# [Do this]
In the rows below, please change every "common name" to "vernacular name" and leave everything else unchanged. Write the lines out again without the pictures.

# [Given information]
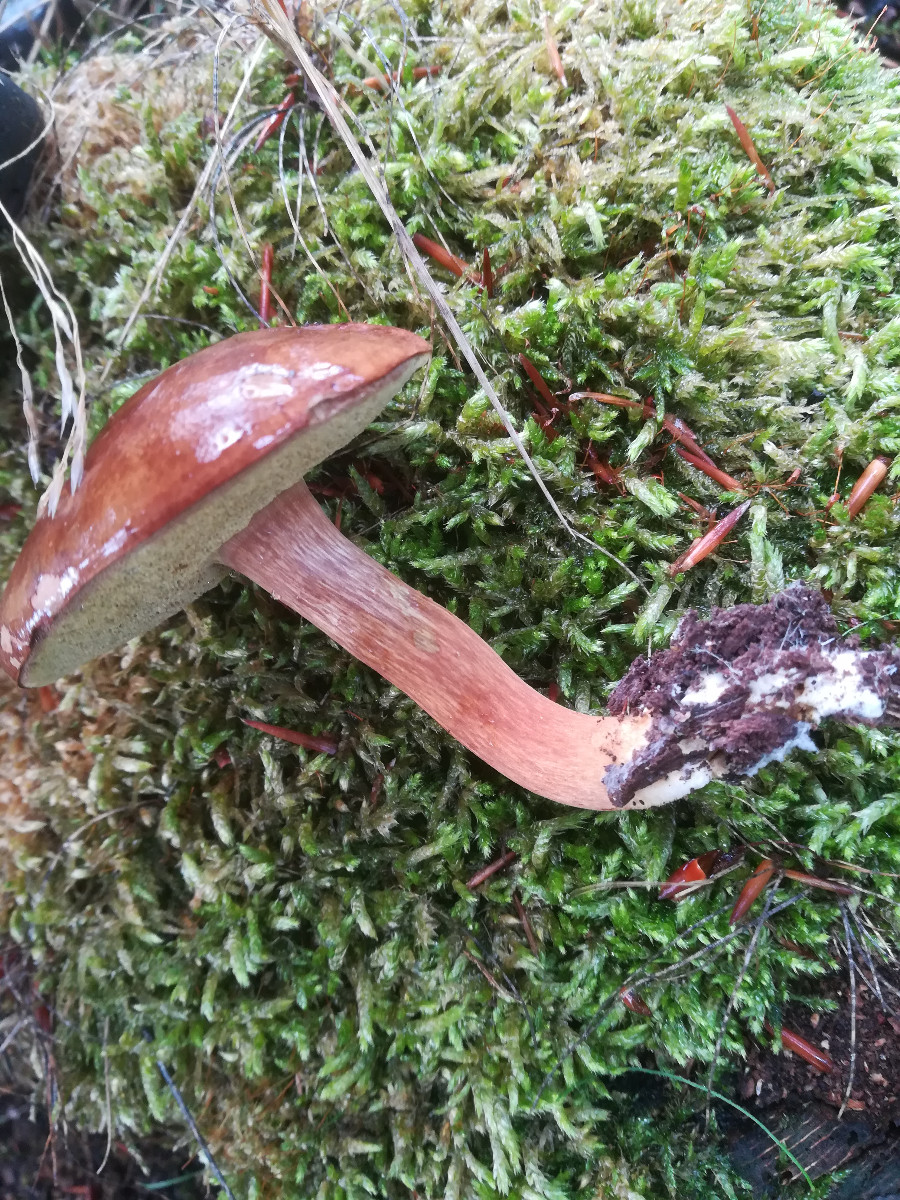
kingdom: Fungi
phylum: Basidiomycota
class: Agaricomycetes
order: Boletales
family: Boletaceae
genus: Imleria
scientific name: Imleria badia
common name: brunstokket rørhat
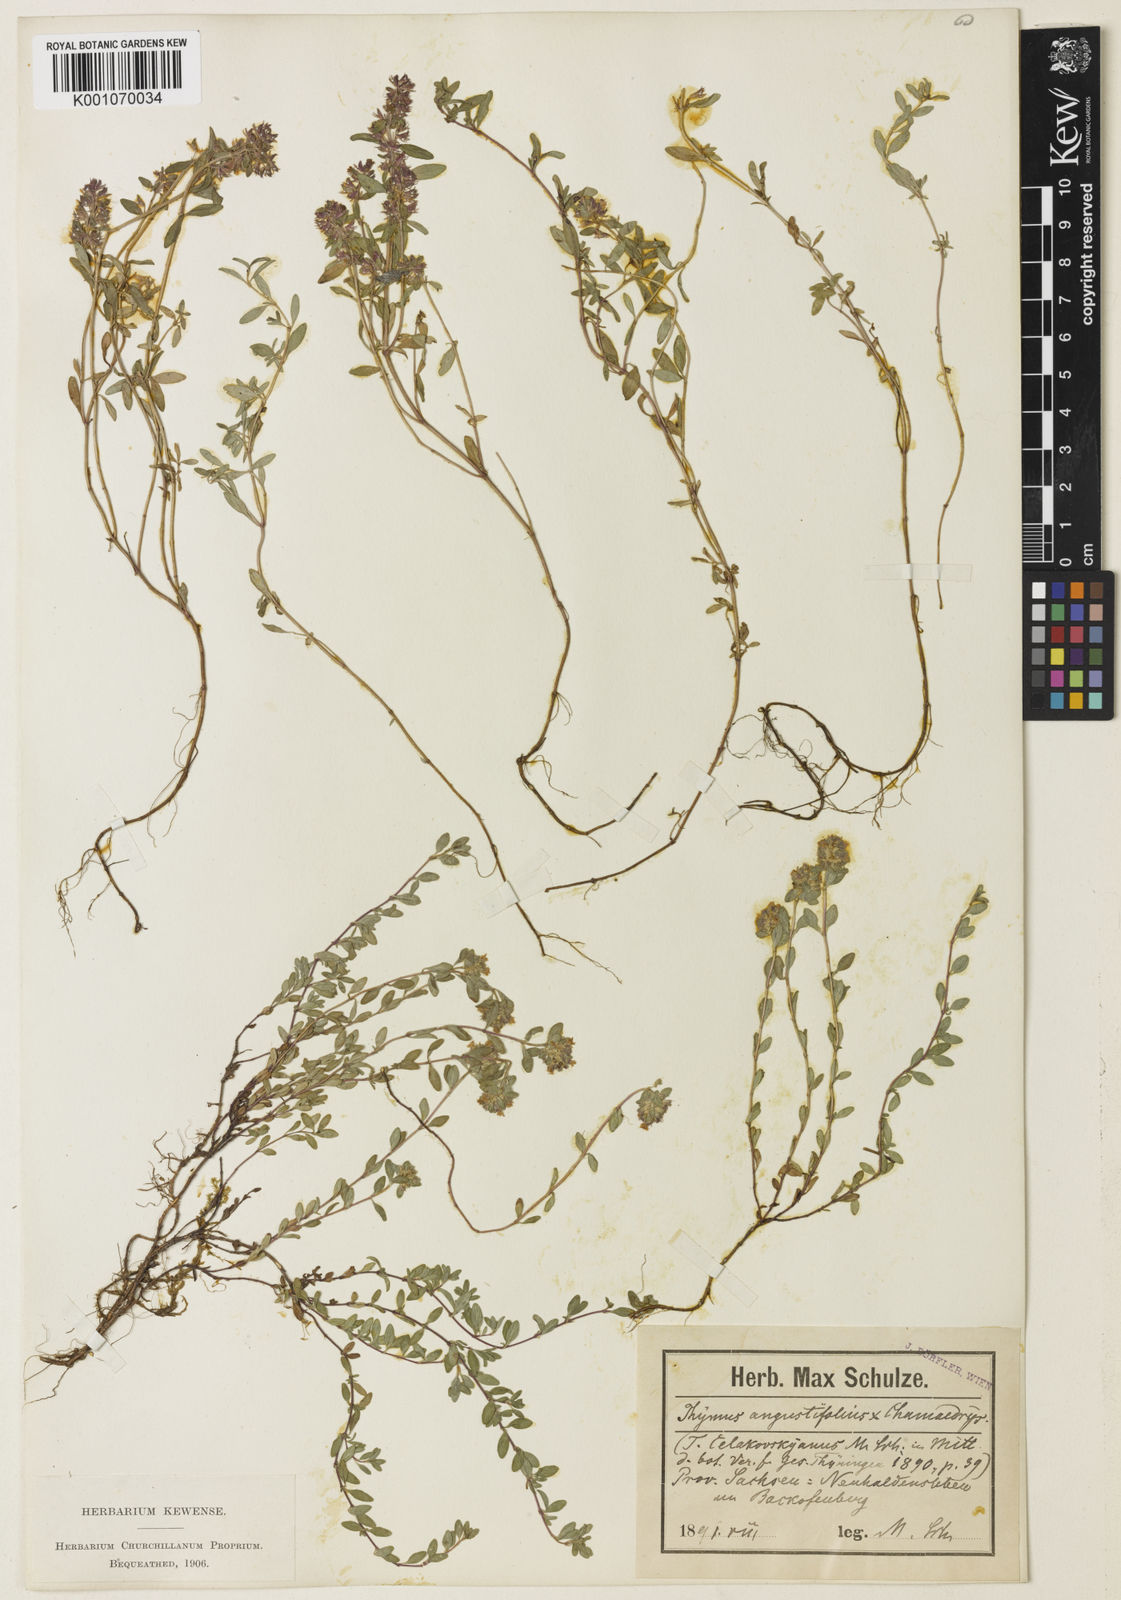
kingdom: Plantae
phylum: Tracheophyta
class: Magnoliopsida
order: Lamiales
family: Lamiaceae
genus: Thymus
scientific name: Thymus serpyllum
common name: Breckland thyme
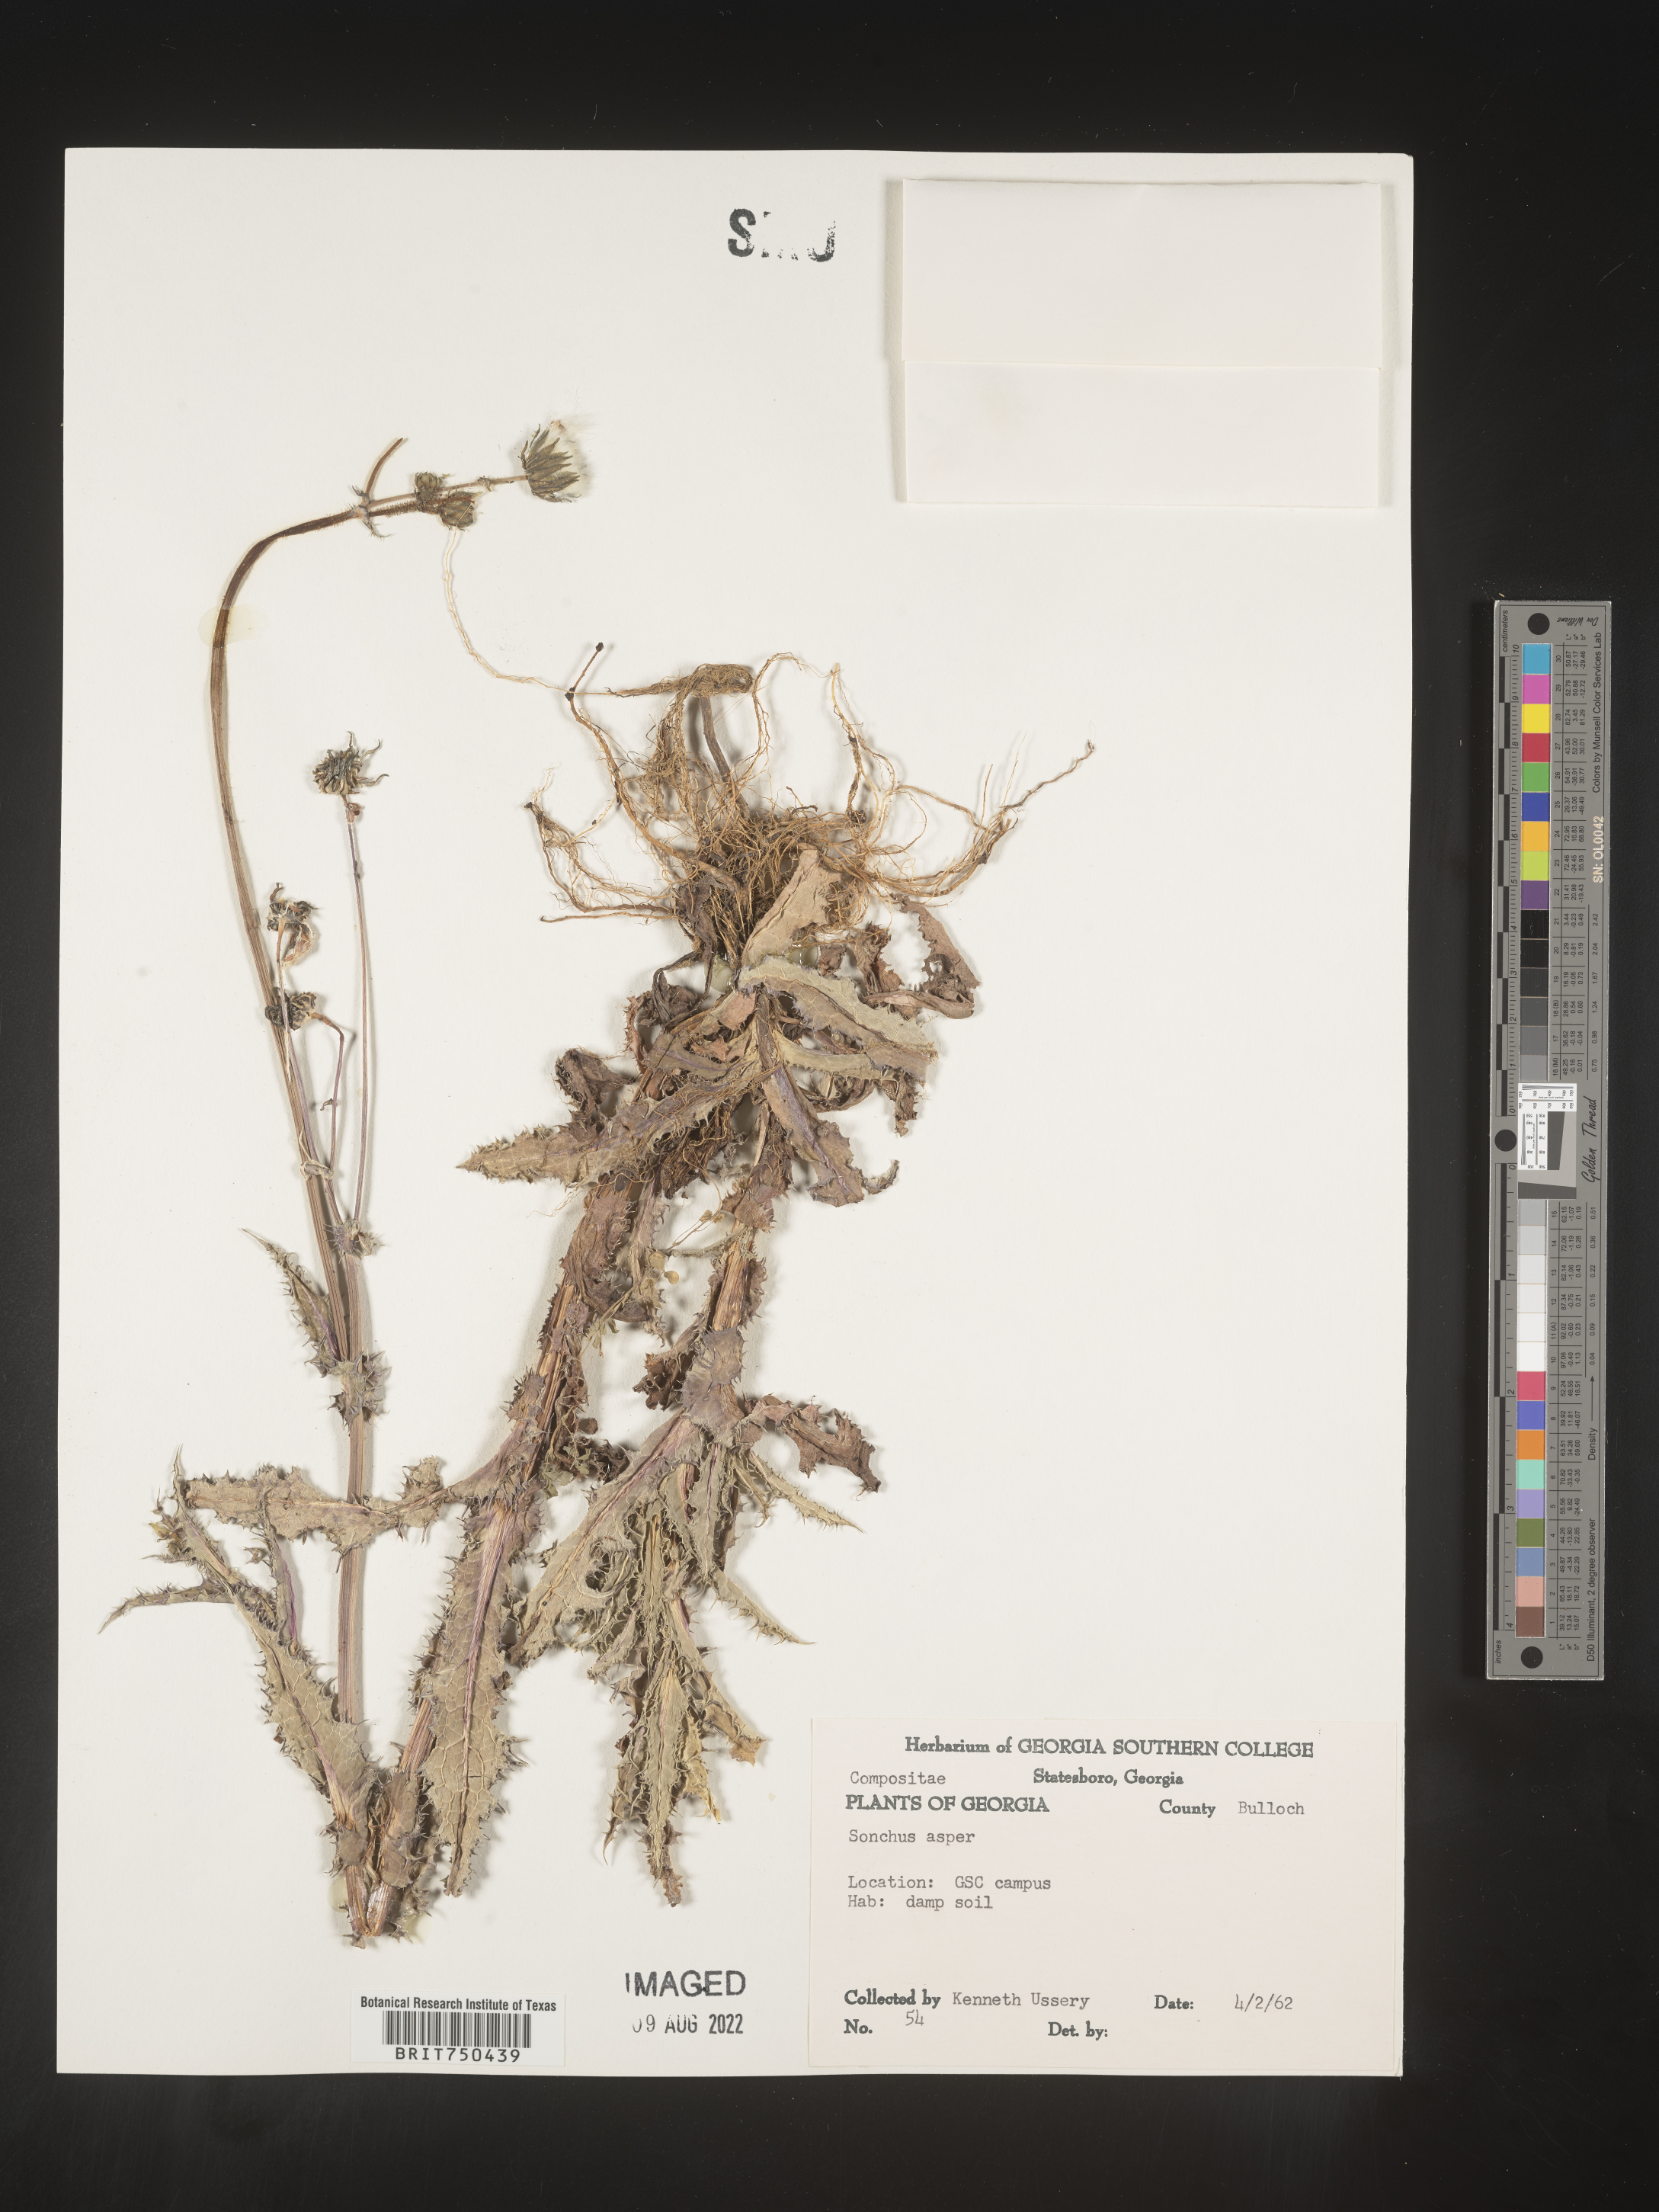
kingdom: Plantae
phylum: Tracheophyta
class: Magnoliopsida
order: Asterales
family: Asteraceae
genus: Sonchus
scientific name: Sonchus asper
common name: Prickly sow-thistle
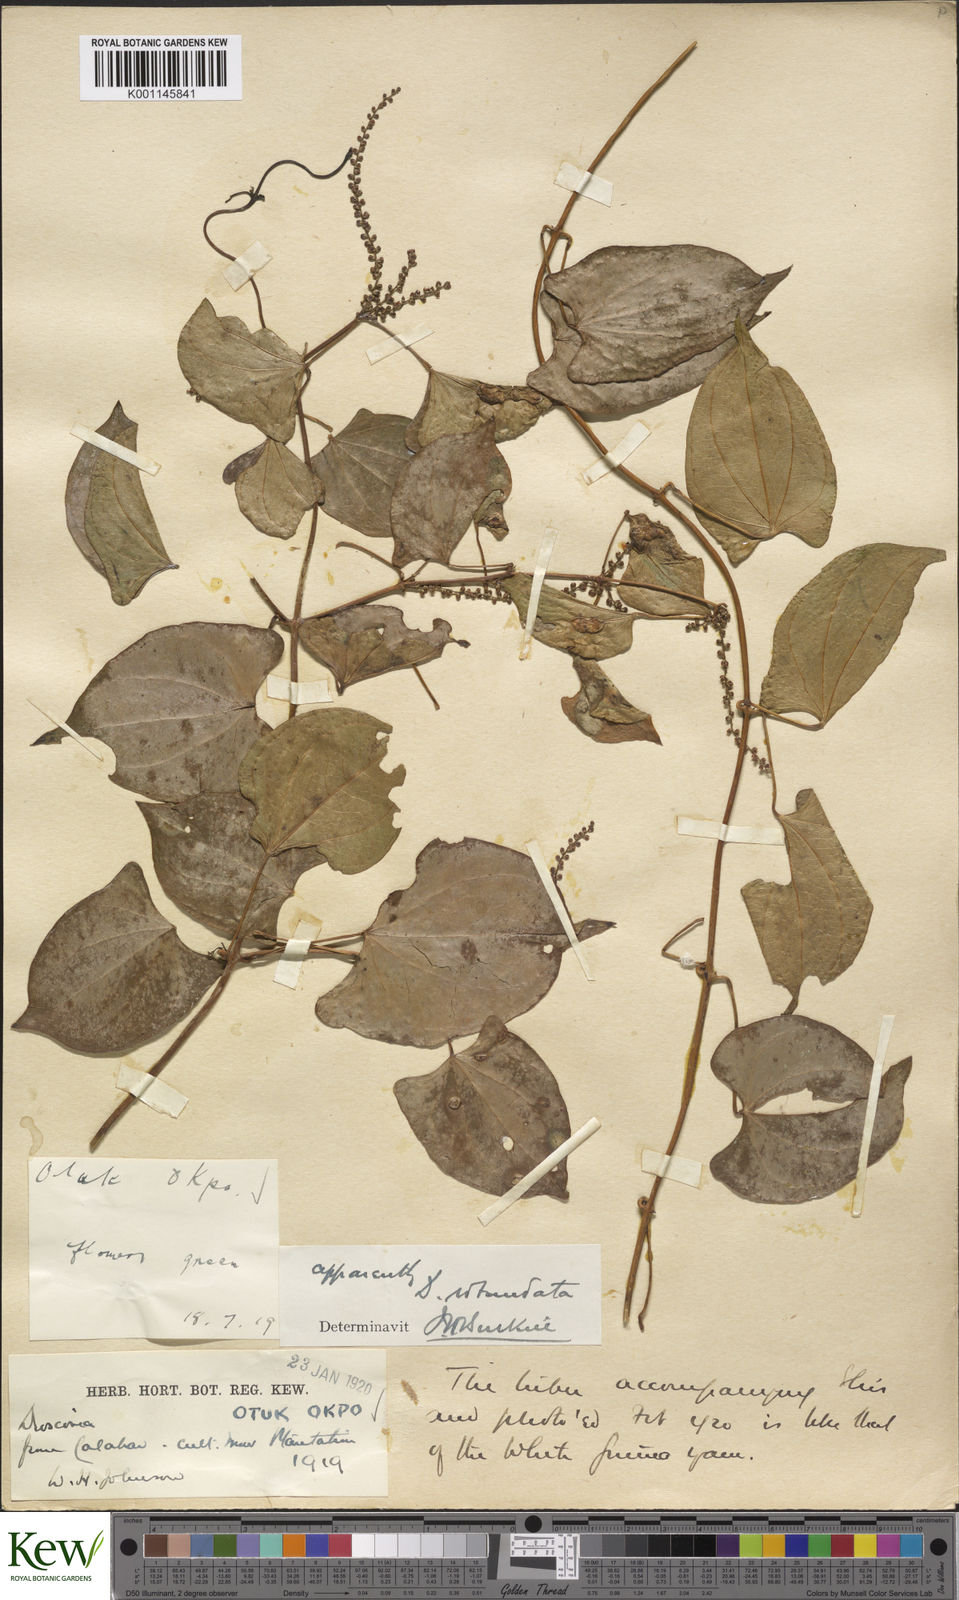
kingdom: Plantae
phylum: Tracheophyta
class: Liliopsida
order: Dioscoreales
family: Dioscoreaceae
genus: Dioscorea
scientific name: Dioscorea cayenensis
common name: Attoto yam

# [Output below]
kingdom: Fungi
phylum: Basidiomycota
class: Agaricomycetes
order: Boletales
family: Boletaceae
genus: Imleria
scientific name: Imleria badia
vernacular name: brunstokket rørhat
kingdom: Plantae
phylum: Tracheophyta
class: Magnoliopsida
order: Lamiales
family: Lamiaceae
genus: Thymus
scientific name: Thymus serpyllum
vernacular name: Breckland thyme
kingdom: Plantae
phylum: Tracheophyta
class: Magnoliopsida
order: Asterales
family: Asteraceae
genus: Sonchus
scientific name: Sonchus asper
vernacular name: Prickly sow-thistle
kingdom: Plantae
phylum: Tracheophyta
class: Liliopsida
order: Dioscoreales
family: Dioscoreaceae
genus: Dioscorea
scientific name: Dioscorea cayenensis
vernacular name: Attoto yam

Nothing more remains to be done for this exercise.